» **Assigned task**
Copy everything from the beginning of the data down to and including the line that contains "Mais um Casamento na Praia", reproducing each line unchanged.
- Opening Delimiter -
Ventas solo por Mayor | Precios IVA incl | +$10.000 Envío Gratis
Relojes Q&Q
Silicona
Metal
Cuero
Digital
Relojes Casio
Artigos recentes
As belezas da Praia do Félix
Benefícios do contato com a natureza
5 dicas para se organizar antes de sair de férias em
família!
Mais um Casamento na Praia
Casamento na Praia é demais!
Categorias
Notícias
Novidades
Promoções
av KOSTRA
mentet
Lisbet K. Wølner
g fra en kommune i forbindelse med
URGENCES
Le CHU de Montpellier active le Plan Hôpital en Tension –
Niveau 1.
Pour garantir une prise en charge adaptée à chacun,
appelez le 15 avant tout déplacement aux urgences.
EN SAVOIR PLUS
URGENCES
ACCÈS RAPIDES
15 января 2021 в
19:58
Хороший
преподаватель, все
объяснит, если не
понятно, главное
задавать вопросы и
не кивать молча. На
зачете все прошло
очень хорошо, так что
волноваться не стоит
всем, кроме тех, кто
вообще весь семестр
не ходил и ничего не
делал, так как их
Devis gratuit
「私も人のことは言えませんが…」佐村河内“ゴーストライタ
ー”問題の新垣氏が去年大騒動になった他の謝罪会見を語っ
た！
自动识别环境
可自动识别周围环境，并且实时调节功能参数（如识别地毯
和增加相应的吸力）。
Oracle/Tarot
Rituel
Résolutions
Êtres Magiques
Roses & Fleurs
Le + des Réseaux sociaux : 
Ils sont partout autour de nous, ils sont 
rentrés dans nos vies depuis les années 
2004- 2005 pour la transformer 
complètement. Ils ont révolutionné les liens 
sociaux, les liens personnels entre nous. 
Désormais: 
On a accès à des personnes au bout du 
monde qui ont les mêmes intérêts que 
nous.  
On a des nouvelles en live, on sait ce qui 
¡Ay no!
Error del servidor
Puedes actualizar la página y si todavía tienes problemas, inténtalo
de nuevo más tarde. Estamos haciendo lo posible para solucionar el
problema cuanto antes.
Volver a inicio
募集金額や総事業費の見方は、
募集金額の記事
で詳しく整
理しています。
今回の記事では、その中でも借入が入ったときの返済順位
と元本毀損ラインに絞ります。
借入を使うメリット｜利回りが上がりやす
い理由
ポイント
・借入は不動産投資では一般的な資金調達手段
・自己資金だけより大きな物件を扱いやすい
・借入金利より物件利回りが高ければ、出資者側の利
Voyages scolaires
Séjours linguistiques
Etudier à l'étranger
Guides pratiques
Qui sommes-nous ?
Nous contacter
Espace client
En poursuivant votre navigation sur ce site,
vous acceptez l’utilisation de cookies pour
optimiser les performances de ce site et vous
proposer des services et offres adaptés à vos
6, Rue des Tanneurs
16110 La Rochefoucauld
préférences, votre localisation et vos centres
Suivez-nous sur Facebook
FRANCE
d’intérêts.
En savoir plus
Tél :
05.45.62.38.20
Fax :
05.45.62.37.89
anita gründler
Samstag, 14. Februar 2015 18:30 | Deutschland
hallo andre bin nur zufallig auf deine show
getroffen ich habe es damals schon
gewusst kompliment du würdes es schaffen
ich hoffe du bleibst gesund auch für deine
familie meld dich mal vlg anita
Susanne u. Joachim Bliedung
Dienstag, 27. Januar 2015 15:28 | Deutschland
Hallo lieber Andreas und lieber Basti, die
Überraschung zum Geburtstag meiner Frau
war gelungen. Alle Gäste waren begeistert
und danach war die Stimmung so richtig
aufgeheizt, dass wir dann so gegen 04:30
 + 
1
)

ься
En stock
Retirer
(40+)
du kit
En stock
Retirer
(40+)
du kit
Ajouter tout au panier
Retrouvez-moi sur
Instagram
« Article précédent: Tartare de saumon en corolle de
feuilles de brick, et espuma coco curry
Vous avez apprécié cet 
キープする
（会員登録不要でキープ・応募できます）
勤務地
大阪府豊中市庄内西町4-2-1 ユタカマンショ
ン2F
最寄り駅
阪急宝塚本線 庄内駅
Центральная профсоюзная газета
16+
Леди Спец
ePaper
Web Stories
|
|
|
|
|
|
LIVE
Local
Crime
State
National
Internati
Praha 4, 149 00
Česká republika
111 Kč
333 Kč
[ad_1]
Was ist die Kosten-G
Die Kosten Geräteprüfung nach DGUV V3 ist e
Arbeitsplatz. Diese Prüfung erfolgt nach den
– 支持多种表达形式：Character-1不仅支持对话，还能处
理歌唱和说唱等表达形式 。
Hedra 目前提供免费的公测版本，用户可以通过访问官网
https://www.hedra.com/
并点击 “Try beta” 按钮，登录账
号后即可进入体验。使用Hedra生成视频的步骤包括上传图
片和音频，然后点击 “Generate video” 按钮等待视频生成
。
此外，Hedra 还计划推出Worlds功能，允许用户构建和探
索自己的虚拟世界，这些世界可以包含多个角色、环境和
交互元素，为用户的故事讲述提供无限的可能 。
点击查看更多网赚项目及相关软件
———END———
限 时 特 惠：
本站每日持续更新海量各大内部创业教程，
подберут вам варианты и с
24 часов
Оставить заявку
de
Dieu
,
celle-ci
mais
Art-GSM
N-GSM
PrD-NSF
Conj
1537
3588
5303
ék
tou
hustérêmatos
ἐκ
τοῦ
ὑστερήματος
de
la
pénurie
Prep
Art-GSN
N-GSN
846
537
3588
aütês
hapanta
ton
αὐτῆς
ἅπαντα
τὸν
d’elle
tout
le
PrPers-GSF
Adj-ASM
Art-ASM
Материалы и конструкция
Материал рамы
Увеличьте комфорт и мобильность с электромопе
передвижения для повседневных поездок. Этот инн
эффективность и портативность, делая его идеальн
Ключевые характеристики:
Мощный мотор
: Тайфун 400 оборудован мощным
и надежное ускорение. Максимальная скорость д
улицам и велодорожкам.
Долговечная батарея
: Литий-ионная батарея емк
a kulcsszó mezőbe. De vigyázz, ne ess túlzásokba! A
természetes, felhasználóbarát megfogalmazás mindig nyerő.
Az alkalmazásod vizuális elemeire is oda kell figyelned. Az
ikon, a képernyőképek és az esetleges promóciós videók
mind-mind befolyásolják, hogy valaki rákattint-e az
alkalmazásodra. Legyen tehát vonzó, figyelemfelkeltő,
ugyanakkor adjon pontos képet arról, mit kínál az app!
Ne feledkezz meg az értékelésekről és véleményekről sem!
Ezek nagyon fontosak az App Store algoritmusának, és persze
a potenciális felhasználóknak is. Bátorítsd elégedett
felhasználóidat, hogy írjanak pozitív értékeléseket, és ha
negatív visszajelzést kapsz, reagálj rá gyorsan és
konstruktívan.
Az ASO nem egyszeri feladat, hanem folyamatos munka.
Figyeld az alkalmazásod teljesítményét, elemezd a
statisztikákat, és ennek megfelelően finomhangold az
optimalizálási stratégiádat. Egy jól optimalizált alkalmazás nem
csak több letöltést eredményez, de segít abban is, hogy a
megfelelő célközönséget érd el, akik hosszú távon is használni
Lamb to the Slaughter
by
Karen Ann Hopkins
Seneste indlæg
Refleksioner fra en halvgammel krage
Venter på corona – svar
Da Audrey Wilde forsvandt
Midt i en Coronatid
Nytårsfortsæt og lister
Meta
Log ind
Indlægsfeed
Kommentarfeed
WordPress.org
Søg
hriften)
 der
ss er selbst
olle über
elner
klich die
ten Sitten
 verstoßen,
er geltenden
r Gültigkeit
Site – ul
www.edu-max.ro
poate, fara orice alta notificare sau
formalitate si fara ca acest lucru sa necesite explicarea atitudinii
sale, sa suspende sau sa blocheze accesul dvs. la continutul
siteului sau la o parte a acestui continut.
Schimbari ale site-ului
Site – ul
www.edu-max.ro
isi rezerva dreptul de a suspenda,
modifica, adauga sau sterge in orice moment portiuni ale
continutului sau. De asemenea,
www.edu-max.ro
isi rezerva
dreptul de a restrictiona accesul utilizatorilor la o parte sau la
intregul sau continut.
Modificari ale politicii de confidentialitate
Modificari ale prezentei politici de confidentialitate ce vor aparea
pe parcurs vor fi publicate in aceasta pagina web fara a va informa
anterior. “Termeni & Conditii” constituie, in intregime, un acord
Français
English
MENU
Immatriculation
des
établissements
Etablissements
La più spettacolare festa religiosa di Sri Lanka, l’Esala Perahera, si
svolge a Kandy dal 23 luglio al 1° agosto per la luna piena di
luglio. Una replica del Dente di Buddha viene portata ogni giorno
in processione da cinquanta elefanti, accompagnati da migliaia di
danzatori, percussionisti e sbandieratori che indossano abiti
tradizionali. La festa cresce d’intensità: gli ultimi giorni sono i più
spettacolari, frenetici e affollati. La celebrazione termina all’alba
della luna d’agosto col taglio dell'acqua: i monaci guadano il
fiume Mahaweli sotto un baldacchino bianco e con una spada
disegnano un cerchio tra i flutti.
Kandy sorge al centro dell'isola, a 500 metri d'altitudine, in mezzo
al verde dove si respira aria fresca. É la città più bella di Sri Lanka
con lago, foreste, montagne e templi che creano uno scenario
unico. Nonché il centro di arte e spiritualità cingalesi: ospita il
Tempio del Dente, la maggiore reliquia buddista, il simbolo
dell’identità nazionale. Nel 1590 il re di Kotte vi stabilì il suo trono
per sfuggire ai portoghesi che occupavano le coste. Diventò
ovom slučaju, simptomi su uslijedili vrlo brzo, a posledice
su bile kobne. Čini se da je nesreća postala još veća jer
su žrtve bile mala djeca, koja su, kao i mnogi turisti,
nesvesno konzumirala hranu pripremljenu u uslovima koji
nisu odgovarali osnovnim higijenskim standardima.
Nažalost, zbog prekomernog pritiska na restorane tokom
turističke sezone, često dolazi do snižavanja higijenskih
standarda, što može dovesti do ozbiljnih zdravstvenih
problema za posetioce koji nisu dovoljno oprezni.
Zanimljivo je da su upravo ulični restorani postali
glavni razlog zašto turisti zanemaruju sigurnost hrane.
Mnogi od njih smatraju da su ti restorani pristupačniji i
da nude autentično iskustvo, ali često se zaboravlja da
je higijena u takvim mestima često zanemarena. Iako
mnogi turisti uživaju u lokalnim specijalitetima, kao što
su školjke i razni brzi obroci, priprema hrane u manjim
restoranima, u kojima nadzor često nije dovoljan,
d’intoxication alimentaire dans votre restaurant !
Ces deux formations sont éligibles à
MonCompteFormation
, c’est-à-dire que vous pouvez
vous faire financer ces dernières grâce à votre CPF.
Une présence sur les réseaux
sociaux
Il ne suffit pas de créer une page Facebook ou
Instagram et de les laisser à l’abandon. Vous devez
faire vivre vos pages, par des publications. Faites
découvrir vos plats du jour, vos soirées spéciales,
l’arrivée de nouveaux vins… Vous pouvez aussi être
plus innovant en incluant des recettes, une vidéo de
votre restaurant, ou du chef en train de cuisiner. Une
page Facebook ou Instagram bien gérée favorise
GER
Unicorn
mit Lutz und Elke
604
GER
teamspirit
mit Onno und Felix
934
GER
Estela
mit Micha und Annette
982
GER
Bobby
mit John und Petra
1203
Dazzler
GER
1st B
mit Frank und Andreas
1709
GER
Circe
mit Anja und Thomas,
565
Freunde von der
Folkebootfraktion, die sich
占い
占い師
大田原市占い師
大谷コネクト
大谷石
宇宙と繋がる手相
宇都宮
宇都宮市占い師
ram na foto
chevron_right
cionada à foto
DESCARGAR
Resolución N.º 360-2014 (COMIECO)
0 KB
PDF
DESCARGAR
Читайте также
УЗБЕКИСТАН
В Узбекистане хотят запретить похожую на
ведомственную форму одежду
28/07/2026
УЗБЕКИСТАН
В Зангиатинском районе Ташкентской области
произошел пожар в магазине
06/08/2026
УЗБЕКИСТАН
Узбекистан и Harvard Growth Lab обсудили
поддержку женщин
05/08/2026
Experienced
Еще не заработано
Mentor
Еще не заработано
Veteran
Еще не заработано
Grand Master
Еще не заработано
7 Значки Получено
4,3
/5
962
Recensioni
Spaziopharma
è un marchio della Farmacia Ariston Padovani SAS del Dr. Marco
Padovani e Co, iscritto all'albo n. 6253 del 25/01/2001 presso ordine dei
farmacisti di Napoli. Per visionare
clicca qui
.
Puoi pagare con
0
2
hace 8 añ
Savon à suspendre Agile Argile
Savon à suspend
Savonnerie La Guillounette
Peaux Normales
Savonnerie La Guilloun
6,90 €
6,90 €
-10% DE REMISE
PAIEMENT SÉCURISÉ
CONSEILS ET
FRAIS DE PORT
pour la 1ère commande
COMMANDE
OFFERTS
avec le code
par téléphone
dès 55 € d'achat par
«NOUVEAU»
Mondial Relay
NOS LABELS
- Closing Delimiter -
» **Response to this task**
Ventas solo por Mayor | Precios IVA incl | +$10.000 Envío Gratis
Relojes Q&Q
Silicona
Metal
Cuero
Digital
Relojes Casio
Artigos recentes
As belezas da Praia do Félix
Benefícios do contato com a natureza
5 dicas para se organizar antes de sair de férias em
família!
Mais um Casamento na Praia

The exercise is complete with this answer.